[Records from a data collection]
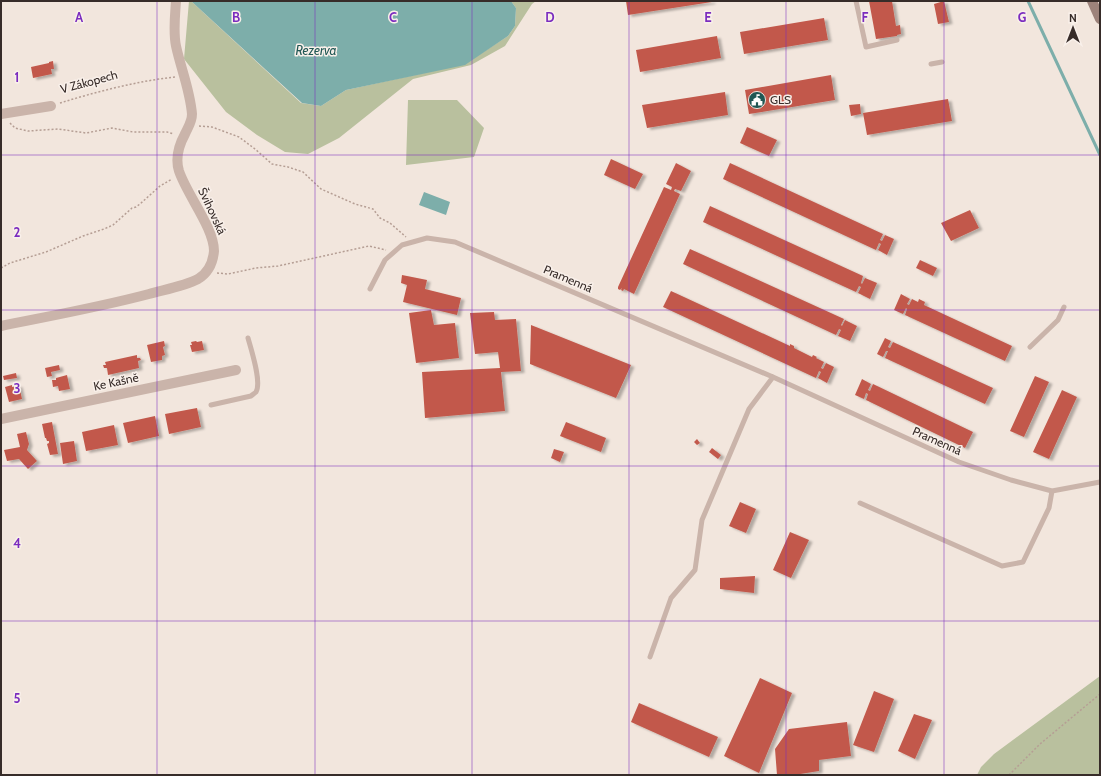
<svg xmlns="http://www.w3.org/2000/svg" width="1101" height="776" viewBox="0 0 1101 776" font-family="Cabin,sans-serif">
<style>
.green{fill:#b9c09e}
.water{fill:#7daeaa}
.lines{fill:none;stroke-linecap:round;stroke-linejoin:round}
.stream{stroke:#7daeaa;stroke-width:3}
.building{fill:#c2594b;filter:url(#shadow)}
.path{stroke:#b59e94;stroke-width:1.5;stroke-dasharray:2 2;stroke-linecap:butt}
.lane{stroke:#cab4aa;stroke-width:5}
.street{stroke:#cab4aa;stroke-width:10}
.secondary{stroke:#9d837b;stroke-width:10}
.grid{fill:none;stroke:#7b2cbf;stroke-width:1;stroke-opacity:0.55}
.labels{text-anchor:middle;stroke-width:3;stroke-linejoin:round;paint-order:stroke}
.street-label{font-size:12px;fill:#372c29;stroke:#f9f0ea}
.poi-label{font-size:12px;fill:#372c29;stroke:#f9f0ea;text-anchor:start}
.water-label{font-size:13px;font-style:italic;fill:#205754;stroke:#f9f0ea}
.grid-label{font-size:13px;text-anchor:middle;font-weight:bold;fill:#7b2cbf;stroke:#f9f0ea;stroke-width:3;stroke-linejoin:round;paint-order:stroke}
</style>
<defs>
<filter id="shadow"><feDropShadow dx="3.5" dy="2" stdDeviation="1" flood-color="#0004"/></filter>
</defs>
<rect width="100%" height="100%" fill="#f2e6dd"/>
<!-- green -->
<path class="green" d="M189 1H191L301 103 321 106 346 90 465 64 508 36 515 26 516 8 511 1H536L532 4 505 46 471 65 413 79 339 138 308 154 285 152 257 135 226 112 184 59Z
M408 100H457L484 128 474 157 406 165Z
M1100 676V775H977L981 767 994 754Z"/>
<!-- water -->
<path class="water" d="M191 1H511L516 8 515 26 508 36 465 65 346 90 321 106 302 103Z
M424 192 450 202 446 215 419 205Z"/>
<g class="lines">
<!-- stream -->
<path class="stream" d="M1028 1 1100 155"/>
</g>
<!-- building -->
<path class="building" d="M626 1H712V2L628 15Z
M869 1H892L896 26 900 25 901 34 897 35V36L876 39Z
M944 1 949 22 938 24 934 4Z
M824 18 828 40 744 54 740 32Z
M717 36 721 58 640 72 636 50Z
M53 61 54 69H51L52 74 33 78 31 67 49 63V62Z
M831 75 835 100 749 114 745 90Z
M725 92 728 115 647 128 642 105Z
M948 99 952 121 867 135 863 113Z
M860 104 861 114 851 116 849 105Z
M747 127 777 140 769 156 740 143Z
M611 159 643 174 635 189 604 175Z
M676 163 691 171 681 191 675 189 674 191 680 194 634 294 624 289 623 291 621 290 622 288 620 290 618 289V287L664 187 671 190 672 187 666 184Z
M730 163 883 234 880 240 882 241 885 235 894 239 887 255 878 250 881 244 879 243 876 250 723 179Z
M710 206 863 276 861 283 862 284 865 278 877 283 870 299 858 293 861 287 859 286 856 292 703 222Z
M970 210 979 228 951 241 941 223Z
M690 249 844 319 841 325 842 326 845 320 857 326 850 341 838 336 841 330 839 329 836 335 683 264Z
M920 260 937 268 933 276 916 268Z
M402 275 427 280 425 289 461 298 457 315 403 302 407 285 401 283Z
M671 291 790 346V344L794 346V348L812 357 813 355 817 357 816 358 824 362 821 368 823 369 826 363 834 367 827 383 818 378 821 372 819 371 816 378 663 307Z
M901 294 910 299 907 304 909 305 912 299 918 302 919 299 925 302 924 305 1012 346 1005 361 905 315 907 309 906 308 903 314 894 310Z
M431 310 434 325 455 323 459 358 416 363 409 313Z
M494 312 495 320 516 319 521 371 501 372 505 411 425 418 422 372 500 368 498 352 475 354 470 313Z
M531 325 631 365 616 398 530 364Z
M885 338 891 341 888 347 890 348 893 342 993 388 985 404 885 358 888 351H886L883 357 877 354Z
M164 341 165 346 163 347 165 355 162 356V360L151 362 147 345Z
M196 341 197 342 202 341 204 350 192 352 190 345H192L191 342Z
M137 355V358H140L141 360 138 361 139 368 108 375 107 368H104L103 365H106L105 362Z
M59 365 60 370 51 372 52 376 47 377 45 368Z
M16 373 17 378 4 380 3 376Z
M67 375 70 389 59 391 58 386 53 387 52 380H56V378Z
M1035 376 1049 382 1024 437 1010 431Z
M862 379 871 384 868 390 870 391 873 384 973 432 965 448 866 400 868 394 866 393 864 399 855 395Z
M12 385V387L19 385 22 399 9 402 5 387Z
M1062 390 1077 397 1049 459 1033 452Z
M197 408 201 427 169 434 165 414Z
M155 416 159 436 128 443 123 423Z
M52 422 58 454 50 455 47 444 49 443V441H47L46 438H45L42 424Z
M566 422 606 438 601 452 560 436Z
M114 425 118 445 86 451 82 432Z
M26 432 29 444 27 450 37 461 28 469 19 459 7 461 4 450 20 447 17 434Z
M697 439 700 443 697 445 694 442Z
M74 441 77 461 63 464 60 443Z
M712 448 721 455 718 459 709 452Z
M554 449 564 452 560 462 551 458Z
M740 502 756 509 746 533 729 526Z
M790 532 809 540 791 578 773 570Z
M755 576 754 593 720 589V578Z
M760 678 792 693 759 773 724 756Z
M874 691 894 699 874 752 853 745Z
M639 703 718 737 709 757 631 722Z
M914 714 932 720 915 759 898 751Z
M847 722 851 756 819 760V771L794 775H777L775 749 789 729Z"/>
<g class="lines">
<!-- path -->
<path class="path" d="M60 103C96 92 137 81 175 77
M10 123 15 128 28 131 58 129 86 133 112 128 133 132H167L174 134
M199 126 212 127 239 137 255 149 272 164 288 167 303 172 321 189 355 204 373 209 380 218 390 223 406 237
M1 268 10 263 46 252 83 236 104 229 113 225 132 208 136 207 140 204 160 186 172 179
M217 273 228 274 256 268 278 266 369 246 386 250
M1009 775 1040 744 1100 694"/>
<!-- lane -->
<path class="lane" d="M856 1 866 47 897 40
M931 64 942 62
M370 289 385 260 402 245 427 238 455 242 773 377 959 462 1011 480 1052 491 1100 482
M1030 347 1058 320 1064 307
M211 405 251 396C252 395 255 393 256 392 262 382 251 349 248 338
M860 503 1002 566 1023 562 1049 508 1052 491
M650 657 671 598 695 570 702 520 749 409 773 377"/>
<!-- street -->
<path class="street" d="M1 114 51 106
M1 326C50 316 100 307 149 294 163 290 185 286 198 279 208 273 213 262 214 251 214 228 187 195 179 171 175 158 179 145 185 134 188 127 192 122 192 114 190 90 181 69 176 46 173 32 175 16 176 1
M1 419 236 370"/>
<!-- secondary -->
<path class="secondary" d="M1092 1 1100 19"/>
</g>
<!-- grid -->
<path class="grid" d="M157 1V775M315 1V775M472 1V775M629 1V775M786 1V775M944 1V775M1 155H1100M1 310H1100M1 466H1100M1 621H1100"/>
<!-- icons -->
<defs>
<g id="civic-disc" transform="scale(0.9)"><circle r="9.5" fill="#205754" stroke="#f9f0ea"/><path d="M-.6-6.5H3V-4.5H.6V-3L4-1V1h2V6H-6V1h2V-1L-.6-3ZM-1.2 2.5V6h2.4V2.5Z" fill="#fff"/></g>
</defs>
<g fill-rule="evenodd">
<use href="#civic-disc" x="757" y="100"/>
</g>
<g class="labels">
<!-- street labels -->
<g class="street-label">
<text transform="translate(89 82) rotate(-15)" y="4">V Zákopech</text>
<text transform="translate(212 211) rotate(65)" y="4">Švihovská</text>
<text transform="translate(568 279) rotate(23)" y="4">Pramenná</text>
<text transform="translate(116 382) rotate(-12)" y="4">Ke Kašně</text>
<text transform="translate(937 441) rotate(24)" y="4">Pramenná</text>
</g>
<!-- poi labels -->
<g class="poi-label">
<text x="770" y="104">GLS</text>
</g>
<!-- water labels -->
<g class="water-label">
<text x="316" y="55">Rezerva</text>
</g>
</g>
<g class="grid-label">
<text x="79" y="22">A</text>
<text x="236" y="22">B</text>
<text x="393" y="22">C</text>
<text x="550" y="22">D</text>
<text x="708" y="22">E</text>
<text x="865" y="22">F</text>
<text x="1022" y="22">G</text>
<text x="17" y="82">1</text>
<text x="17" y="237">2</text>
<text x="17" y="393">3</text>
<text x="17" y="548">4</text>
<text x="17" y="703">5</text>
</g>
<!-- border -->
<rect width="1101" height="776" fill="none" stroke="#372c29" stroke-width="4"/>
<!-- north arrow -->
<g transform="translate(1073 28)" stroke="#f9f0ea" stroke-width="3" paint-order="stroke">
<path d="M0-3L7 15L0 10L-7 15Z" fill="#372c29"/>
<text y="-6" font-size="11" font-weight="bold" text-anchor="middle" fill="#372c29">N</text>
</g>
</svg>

---

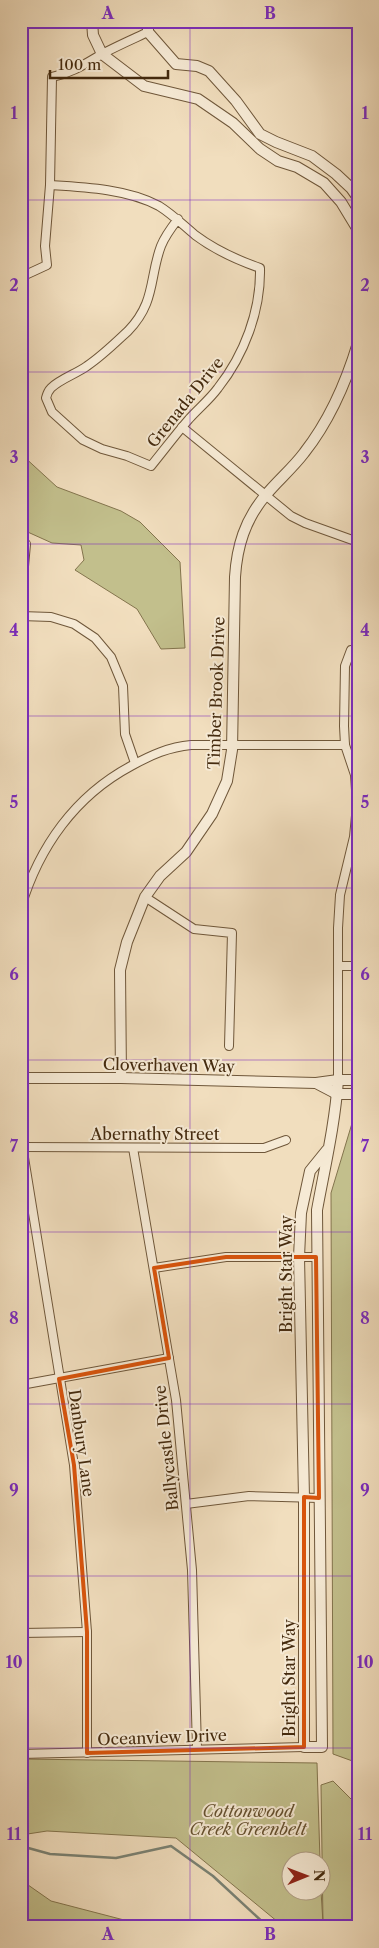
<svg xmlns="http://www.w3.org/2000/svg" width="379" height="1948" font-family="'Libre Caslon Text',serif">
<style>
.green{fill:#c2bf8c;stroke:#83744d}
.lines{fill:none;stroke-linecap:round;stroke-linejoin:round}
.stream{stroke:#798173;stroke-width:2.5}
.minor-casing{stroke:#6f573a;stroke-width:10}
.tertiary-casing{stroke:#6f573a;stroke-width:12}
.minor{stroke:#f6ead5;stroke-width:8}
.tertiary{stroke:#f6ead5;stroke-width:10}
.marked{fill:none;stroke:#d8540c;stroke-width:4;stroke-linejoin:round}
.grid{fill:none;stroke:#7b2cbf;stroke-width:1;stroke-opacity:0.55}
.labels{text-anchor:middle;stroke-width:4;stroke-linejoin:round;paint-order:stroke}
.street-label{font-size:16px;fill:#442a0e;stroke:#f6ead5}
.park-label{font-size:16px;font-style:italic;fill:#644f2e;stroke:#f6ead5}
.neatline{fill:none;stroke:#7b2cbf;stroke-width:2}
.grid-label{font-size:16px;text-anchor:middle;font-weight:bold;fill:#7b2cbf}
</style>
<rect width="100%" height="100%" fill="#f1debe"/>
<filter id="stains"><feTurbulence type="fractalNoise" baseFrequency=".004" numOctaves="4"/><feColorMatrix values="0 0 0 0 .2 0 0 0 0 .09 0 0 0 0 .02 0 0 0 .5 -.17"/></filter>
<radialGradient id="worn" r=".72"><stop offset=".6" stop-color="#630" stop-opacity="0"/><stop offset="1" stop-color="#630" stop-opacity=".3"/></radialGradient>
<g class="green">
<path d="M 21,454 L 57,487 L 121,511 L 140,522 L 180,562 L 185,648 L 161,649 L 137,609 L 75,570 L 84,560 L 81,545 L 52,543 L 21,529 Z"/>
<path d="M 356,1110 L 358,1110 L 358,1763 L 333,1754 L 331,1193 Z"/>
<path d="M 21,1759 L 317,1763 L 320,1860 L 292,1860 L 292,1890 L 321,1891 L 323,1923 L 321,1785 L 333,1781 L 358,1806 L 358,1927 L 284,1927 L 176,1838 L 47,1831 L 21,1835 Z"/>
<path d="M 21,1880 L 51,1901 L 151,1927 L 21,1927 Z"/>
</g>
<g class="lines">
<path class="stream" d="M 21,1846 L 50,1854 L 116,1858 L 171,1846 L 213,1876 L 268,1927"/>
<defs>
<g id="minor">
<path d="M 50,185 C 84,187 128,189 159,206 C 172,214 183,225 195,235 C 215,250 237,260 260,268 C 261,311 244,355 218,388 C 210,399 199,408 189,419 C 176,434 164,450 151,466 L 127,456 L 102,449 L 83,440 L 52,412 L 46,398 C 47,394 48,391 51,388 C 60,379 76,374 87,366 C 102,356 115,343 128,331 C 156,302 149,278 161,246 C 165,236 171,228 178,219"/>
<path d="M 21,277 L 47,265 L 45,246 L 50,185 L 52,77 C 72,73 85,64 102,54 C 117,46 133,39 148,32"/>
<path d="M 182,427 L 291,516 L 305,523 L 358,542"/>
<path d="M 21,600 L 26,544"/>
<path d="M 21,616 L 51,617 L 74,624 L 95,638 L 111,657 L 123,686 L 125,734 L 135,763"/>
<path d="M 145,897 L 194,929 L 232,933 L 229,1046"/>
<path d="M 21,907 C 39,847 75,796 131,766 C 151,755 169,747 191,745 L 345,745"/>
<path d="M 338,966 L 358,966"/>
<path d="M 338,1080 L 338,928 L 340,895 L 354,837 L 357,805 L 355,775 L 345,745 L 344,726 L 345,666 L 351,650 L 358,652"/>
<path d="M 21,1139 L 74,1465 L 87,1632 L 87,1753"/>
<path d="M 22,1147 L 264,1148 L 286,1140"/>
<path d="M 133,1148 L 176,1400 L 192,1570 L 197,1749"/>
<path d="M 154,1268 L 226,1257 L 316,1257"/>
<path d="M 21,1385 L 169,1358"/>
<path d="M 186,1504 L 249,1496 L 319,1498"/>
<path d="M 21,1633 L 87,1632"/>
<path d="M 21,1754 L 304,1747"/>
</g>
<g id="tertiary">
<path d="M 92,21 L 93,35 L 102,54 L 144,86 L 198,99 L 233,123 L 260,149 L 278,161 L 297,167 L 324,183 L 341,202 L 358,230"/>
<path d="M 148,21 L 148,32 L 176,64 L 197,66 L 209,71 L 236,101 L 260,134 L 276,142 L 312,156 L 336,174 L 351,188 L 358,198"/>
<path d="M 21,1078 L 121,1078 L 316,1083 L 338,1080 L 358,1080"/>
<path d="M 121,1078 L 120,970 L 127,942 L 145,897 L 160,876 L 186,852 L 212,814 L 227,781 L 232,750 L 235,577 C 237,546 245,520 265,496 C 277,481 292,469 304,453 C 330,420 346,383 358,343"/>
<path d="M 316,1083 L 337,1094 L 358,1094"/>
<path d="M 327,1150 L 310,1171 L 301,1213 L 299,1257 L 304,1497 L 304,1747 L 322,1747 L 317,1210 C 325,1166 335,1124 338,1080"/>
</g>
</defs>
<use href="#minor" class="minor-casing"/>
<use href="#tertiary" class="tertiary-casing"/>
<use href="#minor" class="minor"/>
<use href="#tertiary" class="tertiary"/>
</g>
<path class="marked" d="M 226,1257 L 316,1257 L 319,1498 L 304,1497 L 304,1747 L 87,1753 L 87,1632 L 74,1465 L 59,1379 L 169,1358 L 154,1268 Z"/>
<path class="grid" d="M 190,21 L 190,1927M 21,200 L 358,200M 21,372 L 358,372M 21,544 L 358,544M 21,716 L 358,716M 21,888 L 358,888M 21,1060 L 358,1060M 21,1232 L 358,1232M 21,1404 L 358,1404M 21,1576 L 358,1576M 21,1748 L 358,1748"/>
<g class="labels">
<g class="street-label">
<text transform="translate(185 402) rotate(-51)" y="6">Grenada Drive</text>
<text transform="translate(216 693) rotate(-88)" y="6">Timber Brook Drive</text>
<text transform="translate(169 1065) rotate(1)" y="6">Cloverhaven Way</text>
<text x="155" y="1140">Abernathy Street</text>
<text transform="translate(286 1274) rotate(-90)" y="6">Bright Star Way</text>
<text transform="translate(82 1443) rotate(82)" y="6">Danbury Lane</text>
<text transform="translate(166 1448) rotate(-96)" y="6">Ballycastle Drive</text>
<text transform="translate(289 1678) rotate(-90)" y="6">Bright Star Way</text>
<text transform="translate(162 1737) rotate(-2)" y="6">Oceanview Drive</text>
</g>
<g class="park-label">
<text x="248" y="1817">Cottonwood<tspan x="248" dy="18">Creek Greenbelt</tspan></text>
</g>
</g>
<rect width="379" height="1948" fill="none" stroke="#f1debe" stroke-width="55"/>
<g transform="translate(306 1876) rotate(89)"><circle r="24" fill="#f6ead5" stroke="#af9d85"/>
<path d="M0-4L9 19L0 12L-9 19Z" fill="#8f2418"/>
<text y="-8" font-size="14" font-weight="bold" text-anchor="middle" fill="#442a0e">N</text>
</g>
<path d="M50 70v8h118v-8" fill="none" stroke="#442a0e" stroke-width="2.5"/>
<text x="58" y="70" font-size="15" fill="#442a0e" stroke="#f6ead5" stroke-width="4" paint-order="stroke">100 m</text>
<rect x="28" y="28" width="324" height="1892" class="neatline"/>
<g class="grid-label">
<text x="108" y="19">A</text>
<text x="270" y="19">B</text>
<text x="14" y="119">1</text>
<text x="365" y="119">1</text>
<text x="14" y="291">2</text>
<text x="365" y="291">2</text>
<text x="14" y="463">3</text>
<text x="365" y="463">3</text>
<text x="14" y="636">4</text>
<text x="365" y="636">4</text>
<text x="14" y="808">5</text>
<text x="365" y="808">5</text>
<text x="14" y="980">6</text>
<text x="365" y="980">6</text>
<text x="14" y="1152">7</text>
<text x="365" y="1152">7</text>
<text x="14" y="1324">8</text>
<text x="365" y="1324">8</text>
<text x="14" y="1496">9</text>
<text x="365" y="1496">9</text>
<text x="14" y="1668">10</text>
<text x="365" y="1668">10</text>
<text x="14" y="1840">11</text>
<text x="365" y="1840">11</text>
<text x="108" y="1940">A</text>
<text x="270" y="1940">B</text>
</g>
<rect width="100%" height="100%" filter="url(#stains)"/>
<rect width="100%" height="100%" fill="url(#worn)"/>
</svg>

*WHAT THIS TASK INVOLVES:*
Within the entries, find all lines holding "shadow" and copy each one.

*SOLUTION TO THIS TASK:*
.building{fill:#c2594b;filter:url(#shadow)}
<filter id="shadow"><feDropShadow dx="3.5" dy="2" stdDeviation="1" flood-color="#0004"/></filter>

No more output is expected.